(Spatial layout data)
+++

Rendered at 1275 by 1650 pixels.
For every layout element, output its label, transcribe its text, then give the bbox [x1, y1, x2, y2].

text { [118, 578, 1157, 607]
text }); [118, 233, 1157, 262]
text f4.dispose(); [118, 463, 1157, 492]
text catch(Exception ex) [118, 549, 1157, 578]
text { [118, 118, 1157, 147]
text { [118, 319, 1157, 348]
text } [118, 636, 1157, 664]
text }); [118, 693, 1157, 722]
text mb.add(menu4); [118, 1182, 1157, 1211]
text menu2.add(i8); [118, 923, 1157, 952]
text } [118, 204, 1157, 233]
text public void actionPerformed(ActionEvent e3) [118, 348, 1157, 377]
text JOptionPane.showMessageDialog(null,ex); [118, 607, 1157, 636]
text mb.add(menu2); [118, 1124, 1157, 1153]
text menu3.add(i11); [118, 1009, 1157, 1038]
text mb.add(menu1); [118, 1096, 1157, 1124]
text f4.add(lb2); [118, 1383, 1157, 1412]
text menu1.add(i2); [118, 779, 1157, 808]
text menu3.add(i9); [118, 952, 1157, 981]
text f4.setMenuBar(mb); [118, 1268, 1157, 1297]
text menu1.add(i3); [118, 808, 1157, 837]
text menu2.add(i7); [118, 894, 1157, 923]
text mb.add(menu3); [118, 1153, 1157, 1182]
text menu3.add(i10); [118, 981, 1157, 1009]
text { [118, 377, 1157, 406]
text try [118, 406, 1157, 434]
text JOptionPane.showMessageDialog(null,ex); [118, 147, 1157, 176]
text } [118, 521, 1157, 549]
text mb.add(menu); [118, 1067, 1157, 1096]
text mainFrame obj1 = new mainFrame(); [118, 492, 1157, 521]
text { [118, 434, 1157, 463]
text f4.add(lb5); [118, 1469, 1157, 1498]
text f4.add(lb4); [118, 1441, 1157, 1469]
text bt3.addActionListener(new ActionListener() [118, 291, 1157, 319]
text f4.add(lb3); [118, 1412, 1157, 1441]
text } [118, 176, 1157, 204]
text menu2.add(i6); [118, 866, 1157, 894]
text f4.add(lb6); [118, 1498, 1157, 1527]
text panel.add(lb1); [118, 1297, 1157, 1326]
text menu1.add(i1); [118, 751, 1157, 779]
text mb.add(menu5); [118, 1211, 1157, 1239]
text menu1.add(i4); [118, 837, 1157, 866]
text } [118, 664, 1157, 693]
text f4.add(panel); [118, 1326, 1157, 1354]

+++

◆ Your instructions ◆
Copy every line of the records above without changing anything.

◆ Response to this task ◆
Rendered at 1275 by 1650 pixels.
For every layout element, output its label, transcribe its text, then give the bbox [x1, y1, x2, y2].

text { [118, 578, 1157, 607]
text }); [118, 233, 1157, 262]
text f4.dispose(); [118, 463, 1157, 492]
text catch(Exception ex) [118, 549, 1157, 578]
text { [118, 118, 1157, 147]
text { [118, 319, 1157, 348]
text } [118, 636, 1157, 664]
text }); [118, 693, 1157, 722]
text mb.add(menu4); [118, 1182, 1157, 1211]
text menu2.add(i8); [118, 923, 1157, 952]
text } [118, 204, 1157, 233]
text public void actionPerformed(ActionEvent e3) [118, 348, 1157, 377]
text JOptionPane.showMessageDialog(null,ex); [118, 607, 1157, 636]
text mb.add(menu2); [118, 1124, 1157, 1153]
text menu3.add(i11); [118, 1009, 1157, 1038]
text mb.add(menu1); [118, 1096, 1157, 1124]
text f4.add(lb2); [118, 1383, 1157, 1412]
text menu1.add(i2); [118, 779, 1157, 808]
text menu3.add(i9); [118, 952, 1157, 981]
text f4.setMenuBar(mb); [118, 1268, 1157, 1297]
text menu1.add(i3); [118, 808, 1157, 837]
text menu2.add(i7); [118, 894, 1157, 923]
text mb.add(menu3); [118, 1153, 1157, 1182]
text menu3.add(i10); [118, 981, 1157, 1009]
text { [118, 377, 1157, 406]
text try [118, 406, 1157, 434]
text JOptionPane.showMessageDialog(null,ex); [118, 147, 1157, 176]
text } [118, 521, 1157, 549]
text mb.add(menu); [118, 1067, 1157, 1096]
text mainFrame obj1 = new mainFrame(); [118, 492, 1157, 521]
text { [118, 434, 1157, 463]
text f4.add(lb5); [118, 1469, 1157, 1498]
text f4.add(lb4); [118, 1441, 1157, 1469]
text bt3.addActionListener(new ActionListener() [118, 291, 1157, 319]
text f4.add(lb3); [118, 1412, 1157, 1441]
text } [118, 176, 1157, 204]
text menu2.add(i6); [118, 866, 1157, 894]
text f4.add(lb6); [118, 1498, 1157, 1527]
text panel.add(lb1); [118, 1297, 1157, 1326]
text menu1.add(i1); [118, 751, 1157, 779]
text mb.add(menu5); [118, 1211, 1157, 1239]
text menu1.add(i4); [118, 837, 1157, 866]
text } [118, 664, 1157, 693]
text f4.add(panel); [118, 1326, 1157, 1354]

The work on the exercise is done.